Bobby Bare got Saturday off to a rousing start with several of the Shel Silverstein narrative tales he’s recorded over the years — sterling examples of detail-rich songwriting that avoids cliche at every turn. Silverstein excelled in the tradition of tall tales from the American frontier going back to poet Robert W. Service and beyond, this one concerning a chump who’s had one too many and decides to pick a fight with the toughest guy in the bar, only to get a lecture on what it really means to be “The Winner”: “He said, ‘You see these bright white smilin’ teeth, you know they ain’t my own / Mine rolled away like Chiclets down a street in San Antone.’ “


Gauthier, one of the most powerfully incisive songwriters of the last decade, achieved no less than musical transcendence in her show-opening set Sunday. Boldly offering several new tunes from her upcoming autobiographical album, “The Foundling,” she dug into her own past as an infant placed for adoption because her single mother was shamed into it. “Mama kissed me one time and said goodbye / I still believe in love.” Music doesn’t hit any harder than that.


And although a fuse blew and the power failed mid-song, she and her two band mates stepped to the front of the stage and finished it literally unplugged. This on the same day that promised Brooks & Dunn’s mindless line-dance anthem “Boot Scootin’ Boogie” later that evening.


In an early evening set on Saturday, Haggard also exhibited the expert use of a pen as he turned in a classics-heavy set that was carried live on satellite radio. But he included one of the tunes from his new “I Am What I Am” album, “Pretty When It’s New,” a number that implies as much or more than it says each time he sang the hook “Love is always pretty,” paused for just a moment to give listeners a chance to think, then finished the thought, “when it’s new.”
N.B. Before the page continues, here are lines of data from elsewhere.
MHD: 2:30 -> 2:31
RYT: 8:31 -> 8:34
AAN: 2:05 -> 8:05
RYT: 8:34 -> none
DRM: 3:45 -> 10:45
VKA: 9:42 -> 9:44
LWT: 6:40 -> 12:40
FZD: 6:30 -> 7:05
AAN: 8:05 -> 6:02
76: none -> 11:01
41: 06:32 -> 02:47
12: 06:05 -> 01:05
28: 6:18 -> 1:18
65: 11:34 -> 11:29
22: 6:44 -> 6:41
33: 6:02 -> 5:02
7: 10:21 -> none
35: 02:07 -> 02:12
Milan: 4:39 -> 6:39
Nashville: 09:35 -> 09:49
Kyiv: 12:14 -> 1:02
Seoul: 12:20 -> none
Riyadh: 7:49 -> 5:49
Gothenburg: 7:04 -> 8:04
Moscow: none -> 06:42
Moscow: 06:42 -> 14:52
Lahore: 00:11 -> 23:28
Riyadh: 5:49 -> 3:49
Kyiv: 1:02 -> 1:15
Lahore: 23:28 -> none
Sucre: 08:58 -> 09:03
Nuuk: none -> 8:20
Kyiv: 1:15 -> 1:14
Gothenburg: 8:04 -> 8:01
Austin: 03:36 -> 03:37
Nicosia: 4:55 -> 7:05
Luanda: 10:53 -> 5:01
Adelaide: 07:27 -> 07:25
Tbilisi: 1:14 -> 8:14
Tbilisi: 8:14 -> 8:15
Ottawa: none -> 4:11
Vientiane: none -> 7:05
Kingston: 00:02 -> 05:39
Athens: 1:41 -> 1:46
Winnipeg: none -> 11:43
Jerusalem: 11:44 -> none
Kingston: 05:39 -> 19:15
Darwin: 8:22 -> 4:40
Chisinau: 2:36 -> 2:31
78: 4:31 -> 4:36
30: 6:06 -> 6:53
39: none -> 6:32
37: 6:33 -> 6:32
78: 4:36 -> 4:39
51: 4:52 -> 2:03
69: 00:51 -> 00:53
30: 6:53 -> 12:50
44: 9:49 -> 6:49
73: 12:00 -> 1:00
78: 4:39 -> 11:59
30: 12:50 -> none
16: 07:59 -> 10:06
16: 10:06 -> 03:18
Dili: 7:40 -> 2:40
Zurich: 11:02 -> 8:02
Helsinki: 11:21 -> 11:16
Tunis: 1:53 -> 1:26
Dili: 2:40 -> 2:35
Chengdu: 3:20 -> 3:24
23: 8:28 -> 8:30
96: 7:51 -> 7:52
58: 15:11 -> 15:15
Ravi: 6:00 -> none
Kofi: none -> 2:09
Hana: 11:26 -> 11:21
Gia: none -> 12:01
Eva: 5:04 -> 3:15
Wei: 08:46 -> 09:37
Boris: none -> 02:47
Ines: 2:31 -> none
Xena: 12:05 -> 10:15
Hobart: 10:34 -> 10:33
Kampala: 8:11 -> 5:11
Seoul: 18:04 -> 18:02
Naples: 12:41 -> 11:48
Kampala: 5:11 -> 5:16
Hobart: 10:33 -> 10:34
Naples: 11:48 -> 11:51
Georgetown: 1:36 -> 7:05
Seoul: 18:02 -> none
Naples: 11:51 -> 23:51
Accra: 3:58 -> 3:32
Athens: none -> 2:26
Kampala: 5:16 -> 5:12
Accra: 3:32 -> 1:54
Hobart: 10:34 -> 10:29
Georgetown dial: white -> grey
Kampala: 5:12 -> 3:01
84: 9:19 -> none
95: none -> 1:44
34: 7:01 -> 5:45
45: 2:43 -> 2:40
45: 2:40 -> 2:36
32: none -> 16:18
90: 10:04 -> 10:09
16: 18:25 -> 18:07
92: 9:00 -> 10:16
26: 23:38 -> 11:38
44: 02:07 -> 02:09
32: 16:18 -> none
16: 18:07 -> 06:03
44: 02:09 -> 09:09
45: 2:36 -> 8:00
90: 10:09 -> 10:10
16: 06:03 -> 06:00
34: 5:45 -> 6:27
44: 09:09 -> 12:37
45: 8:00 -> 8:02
The 84-year-old Price touched on the Kris Kristofferson songbook that he helped introduce 40 years ago and that gave a second — or was it third? — wind to his long career, wrapping his performance with the exquisite ode to parting gracefully, “For the Good Times.”


Such moments seemed to have little in common with Sugarland, for instance, back at the Mane Stage, coaxing a crowd that needed little coaxing onto its feet with a beat-driven medley that blended the band’s own hits with selections from the stash of its classic-rock and R&B influences. “Everyday America,” with its chorus suggesting that “everybody’s dreaming big,” weaved its way, as the sun set on Saturday, into Marvin Gaye’s “Let’s Get It On,” the Jackson 5’s “I Want You Back” and Beyonce’s “Single Ladies (Put a Ring on It).”


Urban likewise kept the energy flowing with his pulsing country rock, giving equal time to his sensitive-guy lyrics and his expansive electric guitar work. As Saturday’s headliner, he loaded up the set with his hits, even the few moments of introspection subservient to the party atmosphere that kicks into full gear after sundown.


It’s the difference between holding the attention of a crowd that numbers in the tens of thousands versus a couple of thousand that can jam into the Palomino tent, or a few hundred that made it to the Mustang Stage at the beginning of the day Saturday for one of Victoria Williams’ typically ethereal, loopily meandering but endearing performances.


But that’s the great thing about Stagecoach: There’s room enough in this town for both of ‘em.